Herda was sentenced to life in prison for murdering the man who loved her, Csaba Orsos (31), by driving him into a deep harbour, where he drowned.

The jury returned to court at 11.36 yesterday morning, having spent eight hours and 11 minutes deliberating. They had found her guilty of murder by a majority of 11 to one.

Herda showed no emotion as the registrar read out the verdict, but became emotional when the court rose for a number of minutes before sentencing. She was comforted by her legal team and a number of friends.

Herda wept uncontrollably as Mr Justice McCarthy signalled for her to stand while he imposed the mandatory life sentence. She was then led away from her friends by prison officers.

The Polish waitress of Pairc Na Saile, Emoclew Road, Arklow, Co Wicklow had been charged with murdering the Hungarian.

She pleaded not guilty and went on trial at the Central Criminal Court earlier this month.

The court had heard how Herda was a good swimmer and knew that her passenger could not swim, when she drove her Volkswagen Passat through the crash barriers at South Quay, Arklow shortly before 6am on March 26, 2013.

She escaped through the driver's window at the harbour but her colleague's body was found on a nearby beach later that day. A post-mortem exam found that Mr Orsos died from drowning and not from injuries related to the crash.

The trial heard that the handbrake had been applied before the car entered the water and that the only open window was the driver's.
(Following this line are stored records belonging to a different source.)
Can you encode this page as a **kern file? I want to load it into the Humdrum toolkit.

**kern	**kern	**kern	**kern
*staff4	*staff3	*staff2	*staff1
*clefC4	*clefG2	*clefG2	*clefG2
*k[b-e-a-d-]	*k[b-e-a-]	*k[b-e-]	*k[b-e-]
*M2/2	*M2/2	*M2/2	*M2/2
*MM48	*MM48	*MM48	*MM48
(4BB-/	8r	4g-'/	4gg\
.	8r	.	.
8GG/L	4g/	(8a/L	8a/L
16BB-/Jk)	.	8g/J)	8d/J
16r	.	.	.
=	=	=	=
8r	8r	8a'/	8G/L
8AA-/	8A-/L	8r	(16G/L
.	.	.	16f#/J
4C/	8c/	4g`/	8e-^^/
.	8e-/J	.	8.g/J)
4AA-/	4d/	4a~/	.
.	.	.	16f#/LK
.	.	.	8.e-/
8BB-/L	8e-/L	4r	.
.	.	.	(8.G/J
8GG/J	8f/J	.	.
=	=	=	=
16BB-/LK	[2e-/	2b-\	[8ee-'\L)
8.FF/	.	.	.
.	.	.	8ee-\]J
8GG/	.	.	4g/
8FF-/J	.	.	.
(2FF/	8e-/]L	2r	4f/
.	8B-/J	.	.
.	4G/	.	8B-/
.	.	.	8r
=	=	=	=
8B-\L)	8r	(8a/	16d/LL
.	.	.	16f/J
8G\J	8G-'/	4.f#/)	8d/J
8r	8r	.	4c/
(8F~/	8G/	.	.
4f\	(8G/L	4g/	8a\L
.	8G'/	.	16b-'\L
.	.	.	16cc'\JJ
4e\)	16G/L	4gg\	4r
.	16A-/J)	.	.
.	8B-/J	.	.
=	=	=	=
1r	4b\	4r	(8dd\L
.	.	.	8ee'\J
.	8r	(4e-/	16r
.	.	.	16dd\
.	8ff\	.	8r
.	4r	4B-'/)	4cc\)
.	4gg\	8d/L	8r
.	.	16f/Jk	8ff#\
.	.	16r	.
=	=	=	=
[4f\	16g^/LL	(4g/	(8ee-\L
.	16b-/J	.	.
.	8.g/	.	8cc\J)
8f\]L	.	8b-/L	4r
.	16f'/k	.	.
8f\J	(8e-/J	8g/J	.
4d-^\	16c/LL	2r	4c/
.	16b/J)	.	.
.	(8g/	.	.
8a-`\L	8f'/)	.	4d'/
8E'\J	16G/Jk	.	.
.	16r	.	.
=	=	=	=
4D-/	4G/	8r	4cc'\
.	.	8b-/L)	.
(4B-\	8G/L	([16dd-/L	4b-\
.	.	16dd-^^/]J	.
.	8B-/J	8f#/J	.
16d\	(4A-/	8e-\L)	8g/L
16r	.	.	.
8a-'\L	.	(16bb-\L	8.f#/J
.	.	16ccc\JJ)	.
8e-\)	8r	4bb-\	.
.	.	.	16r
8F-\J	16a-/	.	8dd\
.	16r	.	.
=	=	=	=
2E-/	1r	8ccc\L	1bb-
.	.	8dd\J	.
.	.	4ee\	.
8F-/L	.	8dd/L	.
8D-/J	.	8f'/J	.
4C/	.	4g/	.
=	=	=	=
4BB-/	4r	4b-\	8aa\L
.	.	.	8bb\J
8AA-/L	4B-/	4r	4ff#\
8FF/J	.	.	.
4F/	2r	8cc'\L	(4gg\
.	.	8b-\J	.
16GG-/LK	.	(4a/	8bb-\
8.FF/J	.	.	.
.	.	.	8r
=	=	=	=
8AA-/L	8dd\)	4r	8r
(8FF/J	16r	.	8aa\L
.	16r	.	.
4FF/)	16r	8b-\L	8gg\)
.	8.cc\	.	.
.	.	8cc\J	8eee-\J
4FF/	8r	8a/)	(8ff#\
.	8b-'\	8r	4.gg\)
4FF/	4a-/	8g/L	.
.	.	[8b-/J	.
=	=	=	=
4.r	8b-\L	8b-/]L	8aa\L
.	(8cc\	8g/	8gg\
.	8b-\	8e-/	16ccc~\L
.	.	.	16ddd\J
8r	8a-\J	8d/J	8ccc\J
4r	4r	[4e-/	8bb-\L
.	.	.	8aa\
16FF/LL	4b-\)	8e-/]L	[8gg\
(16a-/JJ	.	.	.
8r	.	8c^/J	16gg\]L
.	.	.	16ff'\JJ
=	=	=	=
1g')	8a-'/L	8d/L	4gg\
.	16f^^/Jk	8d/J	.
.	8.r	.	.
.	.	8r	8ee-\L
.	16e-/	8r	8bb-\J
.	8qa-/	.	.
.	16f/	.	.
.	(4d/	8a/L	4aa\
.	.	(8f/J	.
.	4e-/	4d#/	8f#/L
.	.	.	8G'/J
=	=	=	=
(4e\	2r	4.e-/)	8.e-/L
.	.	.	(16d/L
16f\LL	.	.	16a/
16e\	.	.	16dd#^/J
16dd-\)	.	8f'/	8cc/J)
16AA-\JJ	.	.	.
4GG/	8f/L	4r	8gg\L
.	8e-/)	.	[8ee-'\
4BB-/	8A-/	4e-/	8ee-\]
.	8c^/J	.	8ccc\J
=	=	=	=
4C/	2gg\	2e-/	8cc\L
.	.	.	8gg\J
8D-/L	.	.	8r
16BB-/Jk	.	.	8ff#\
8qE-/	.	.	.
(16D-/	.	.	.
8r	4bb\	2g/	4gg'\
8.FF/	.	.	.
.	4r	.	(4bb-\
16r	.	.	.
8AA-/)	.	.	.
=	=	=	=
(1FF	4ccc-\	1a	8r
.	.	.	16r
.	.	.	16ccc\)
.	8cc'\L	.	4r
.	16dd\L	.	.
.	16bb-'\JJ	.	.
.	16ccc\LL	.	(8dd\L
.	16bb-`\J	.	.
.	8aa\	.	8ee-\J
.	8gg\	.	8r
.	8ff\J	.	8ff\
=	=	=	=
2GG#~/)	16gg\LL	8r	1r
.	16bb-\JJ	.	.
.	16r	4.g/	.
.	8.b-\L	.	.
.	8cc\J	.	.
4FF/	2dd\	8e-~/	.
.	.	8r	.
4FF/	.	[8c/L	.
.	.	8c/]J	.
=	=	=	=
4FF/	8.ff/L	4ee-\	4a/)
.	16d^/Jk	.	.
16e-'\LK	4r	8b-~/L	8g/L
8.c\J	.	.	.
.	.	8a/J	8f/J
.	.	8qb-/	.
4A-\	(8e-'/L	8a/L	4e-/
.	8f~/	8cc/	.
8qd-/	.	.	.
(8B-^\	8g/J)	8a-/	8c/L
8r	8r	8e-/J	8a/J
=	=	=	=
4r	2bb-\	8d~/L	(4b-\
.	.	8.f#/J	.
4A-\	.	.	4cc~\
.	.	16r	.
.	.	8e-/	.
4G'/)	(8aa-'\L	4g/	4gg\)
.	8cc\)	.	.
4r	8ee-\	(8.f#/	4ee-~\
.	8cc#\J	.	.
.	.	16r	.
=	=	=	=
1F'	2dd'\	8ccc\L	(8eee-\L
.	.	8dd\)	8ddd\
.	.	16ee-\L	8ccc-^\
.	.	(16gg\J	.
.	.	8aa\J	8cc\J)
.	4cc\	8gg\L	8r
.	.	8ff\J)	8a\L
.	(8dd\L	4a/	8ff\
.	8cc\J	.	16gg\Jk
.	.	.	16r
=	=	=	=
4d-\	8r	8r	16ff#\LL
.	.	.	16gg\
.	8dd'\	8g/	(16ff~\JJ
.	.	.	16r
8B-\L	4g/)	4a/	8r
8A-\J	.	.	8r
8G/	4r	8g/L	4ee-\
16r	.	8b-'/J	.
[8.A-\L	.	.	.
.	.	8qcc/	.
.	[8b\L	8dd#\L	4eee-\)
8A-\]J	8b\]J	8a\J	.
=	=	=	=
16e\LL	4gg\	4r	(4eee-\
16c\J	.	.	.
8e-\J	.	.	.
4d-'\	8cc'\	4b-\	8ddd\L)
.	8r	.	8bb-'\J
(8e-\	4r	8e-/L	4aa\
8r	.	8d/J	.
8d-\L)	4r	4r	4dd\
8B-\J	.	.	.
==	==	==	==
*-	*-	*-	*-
The jury heard that Mr Orsos was in love with her. Herda told gardai that she didn't feel the same way, and that he had spent two years following her, phoning her and sending her messages.

On the day of his drowning, she showed them a love letter he had sent her the previous year.

She told detectives they were constantly arguing about their relationship and that they had been arguing in the car when she drove into the water.

A security guard had heard the car coming at speed from the town. He said that it had seemed to stop momentarily before picking up again. He heard nothing else for three or four minutes. He then saw and heard a woman screaming as she ran towards the town.


This was Herda and the gardai found her soaking wet and frothing at the mouth a short time later. She told them that there was someone in the water and that they had to help.

The search for her passenger began as she was taken to hospital. She told a paramedic: "He shouldn't have been there. I drove the car into the water".

She later told a garda that he was dead because of his love for her. She said it was 24 hours a day and that she couldn't take it anymore.

On the morning of the murder, CCTV footage showed her driving to where Mr Orsos lived at around 5.30am, and a witness heard the driver having a heated argument on the phone. Call records showed that she rang the deceased three times around that time and a postman found his front door wide open later that morning.